One-Hot Encoding Example:
| size | brand | warrenty | color | price | brand_addidas | brand_nike |
|---|---|---|---|---|---|---|
| small | addidas | 1 | red | 100 | 1 | 0 |
| large | nike | 2 | blue | 150 | 0 | 1 |
| medium | nike | 2 | red | 200 | 0 | 1 |
| medium | addidas | 1.5 | blue | 250 | 1 | 0 |
| small | addidas | 1 | green | 300 | 1 | 0 |
One-hot encoding for brand feature.
Binary Encoding
- Converts categories to binary digits and creates new columns for each digit.
- Reduces dimensionality compared to one-hot encoding for high-cardinality features.

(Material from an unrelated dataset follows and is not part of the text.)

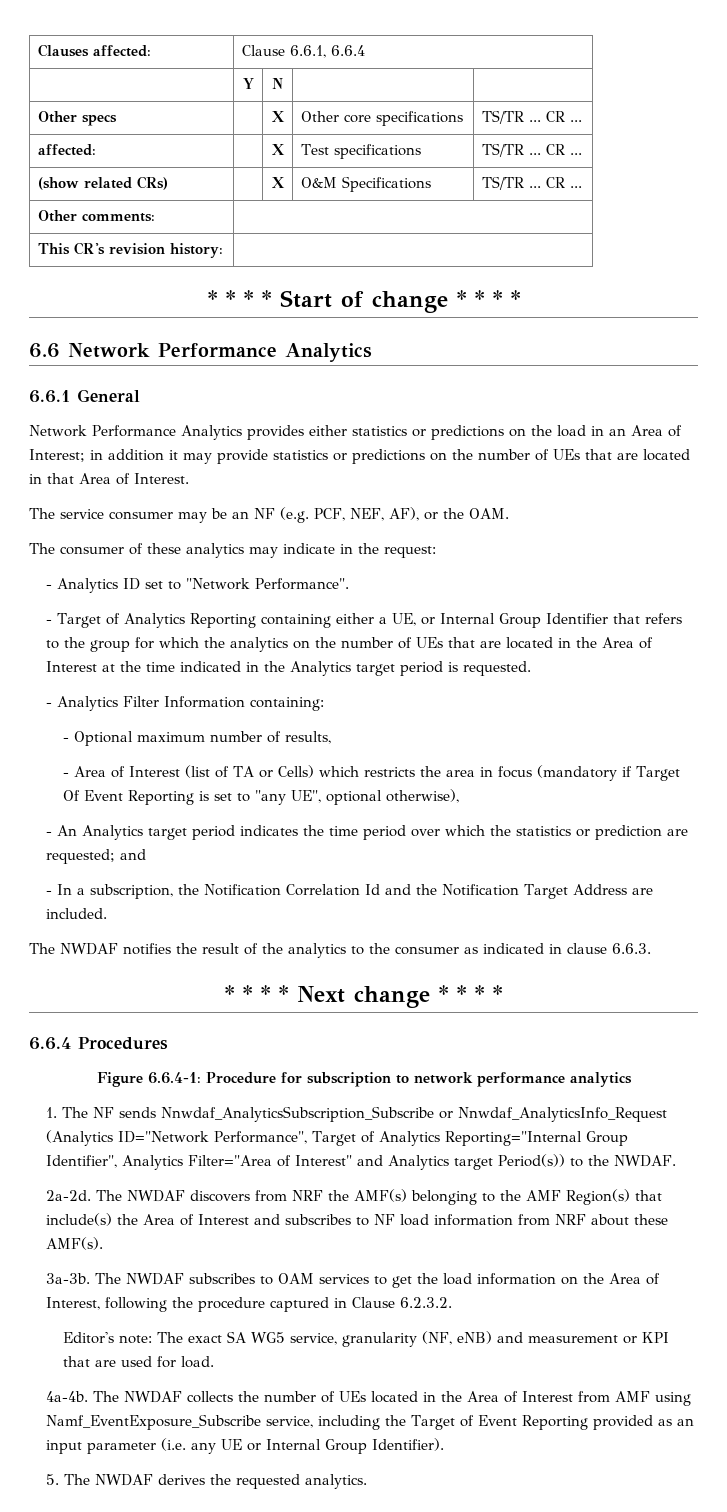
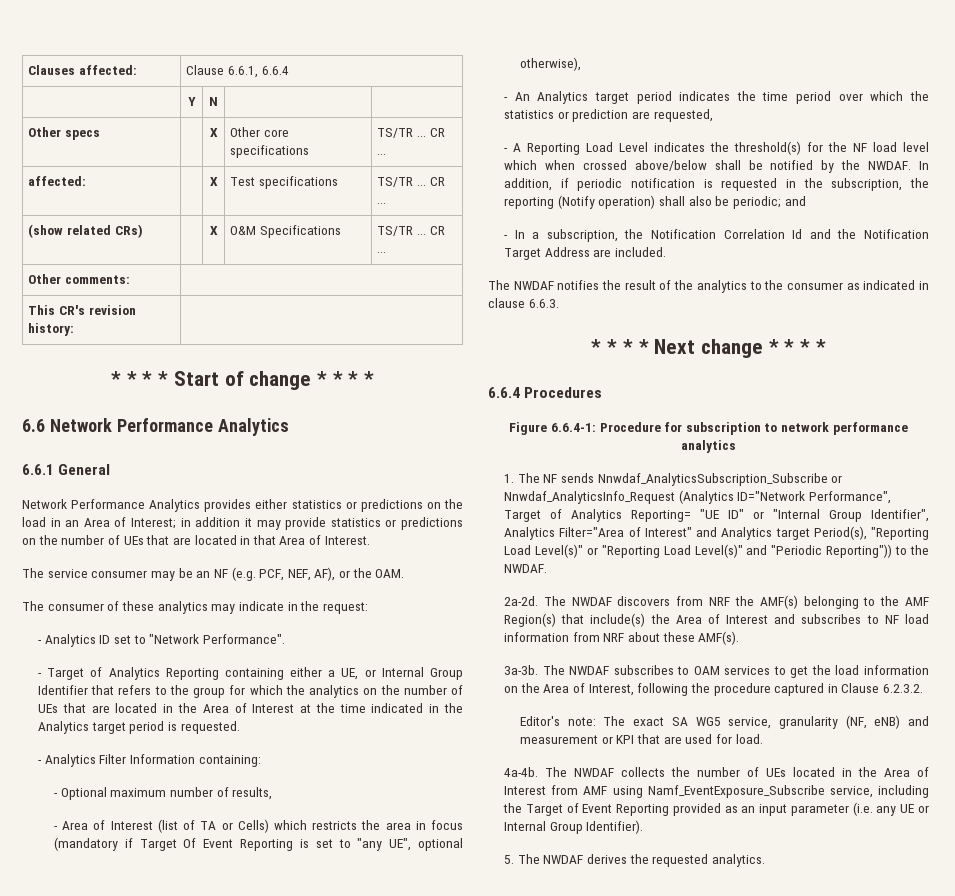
[45,849,115,864] requested; -> [653,109,713,122] [504,141,929,155] [504,160,929,173] [504,178,930,191] [504,195,781,209] requested, // - A Reporting Load Level indicates the threshold(s) for the NF load level which when crossed above/below shall be notified by the NWDAF. In addition, if periodic notification is requested in the subscription, the reporting (Notify operation) shall also be periodic;
[444,1131,582,1146] Reporting="Internal -> [631,509,821,522] Reporting= "UE ID" or "Internal
[497,1154,565,1167] Period(s)) -> [813,526,929,540] [504,544,893,558] Period(s), "Reporting Load Level(s)" or "Reporting Load Level(s)" and "Periodic Reporting"))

- Can be less interpretable than one-hot encoding.
Binary Encoding Example:
| size | brand | warrenty | color | price | color_1 | color_2 |
|---|---|---|---|---|---|---|
| small | addidas | 1 | red | 100 | 0 | 1 |
| large | nike | 2 | blue | 150 | 1 | 0 |
| medium | nike | 2 | red | 200 | 0 | 1 |
| medium | addidas | 1.5 | blue | 250 | 1 | 0 |
| small | addidas | 1 | green | 300 | 1 | 1 |
Binary encoding for color feature.
Frequency Encoding
- Replaces categories with their frequency in the dataset.
- Can capture the importance of categories based on their occurrence.
- May not be suitable for all types of categorical features.
Frequency Encoding Example:
| size | brand | warrenty | color | price | color_freq |
|---|---|---|---|---|---|
| small | addidas | 1 | red | 100 | 2 |
| large | nike | 2 | blue | 150 | 2 |
| medium | nike | 2 | red | 200 | 2 |
| medium | addidas | 1.5 | blue | 250 | 2 |
| small | addidas | 1 | green | 300 | 1 |
Frequency encoding for color feature.
Target Mean Encoding
- Replaces categories with the mean of the target variable for that category.
- Can capture relationship between categorical feature and target variable.
Target Mean Encoding Example:
| size | brand | warrenty | color | price | color_target_mean |
|---|---|---|---|---|---|
| small | addidas | 1 | red | 100 | 150 |
| large | nike | 2 | blue | 150 | 200 |
| medium | nike | 2 | red | 200 | 150 |
| medium | addidas | 1.5 | blue | 250 | 200 |
| small | addidas | 1 | green | 300 | 300 |
Target mean encoding for color feature.